From July 1 through the 16th Dr. LouAnn Wurst of Western Michigan University, Mark Hoock a doctoral student from American University in Washington D.C., Aaron Howe a graduate assistant Western Michigan University, and a team of nine field school students returned to Apple Island to continue the archaeological investigation of the Campbell occupation. As part of our project goals, we excavated around the Campbell and Harvey houses, ultimately broadening our understanding of how these families, who were important to the construction of Detroit, made use of their vacation island.
While it was a short field season, it was especially productive. We spent two busy weeks on Apple Island collecting an impressive 6545 artifacts. From porcelain tableware to rusted nails, the patterns that emerged from these artifacts are already helping us piece together the vacation experience of the Campbells. A Rockingham ware pitcher with a hunting scene decoration, bullets, fishing hooks, fish and small mammal bones all speak to an interest in sport hunting and competitive activities. A blue transfer print plate with a priory pattern and two molded gothic paneled plates, taken in light of the 32 communion glasses found during the 2013 field season further support the Campbell family’s strong religious influence. Even Native American pottery found amongst the 19th century artifacts coupled with historical narratives, which discussed Forrest Campbell orchestrating the performance of a Native American ritual makes for an interesting consideration of the Campbell’s curiosity and perhaps admiration for Early Americans. We also found 65 smoking pipe fragments including 19 individual pipes, indicating a striking amount of smoking.
The information the 2014 field season yielded combined with the data collected in 2013 supports Apple Island’s eligibility as a state recognized historic property. Dr. Wurst and Skylar Bauer of WMU are sending the completed questionnaire for evaluation by the Michigan State Historic Preservation Office (MISHPO).
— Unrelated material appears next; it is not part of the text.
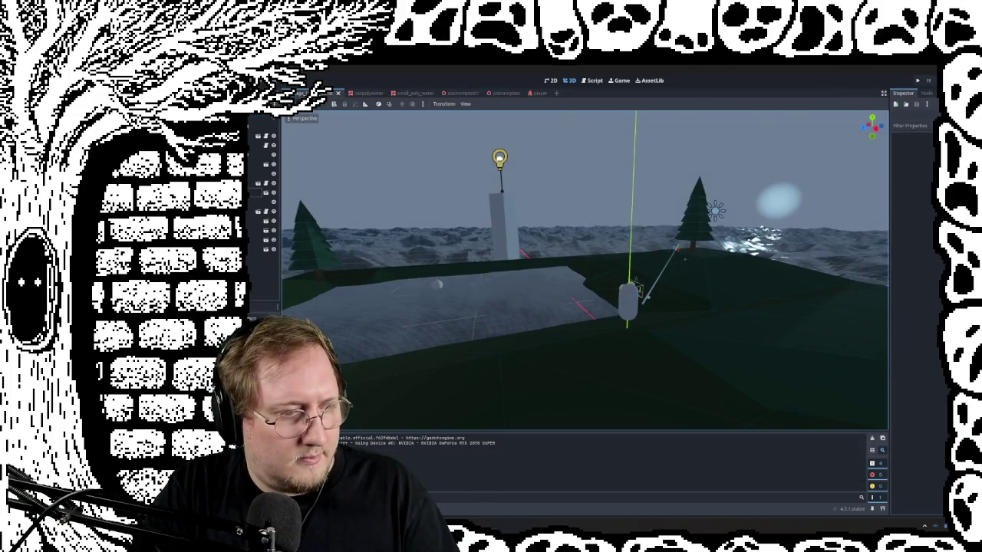
click(570, 310)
Furthermore, Skylar is continuing to collect the necessary documentation and writing up the official National Register of Historic Places Registration Form in order to successfully place Apple Island on the National Register.
Additionally, the data collected furthers the scope of Mark Hoock’s dissertation project, which focuses on the Campbell’s social position, maintained through social relations and performances on Apple Island.
We would also very much like to thank the West Bloomfield Historic Society for their support of the Apple Island Archaeological Project.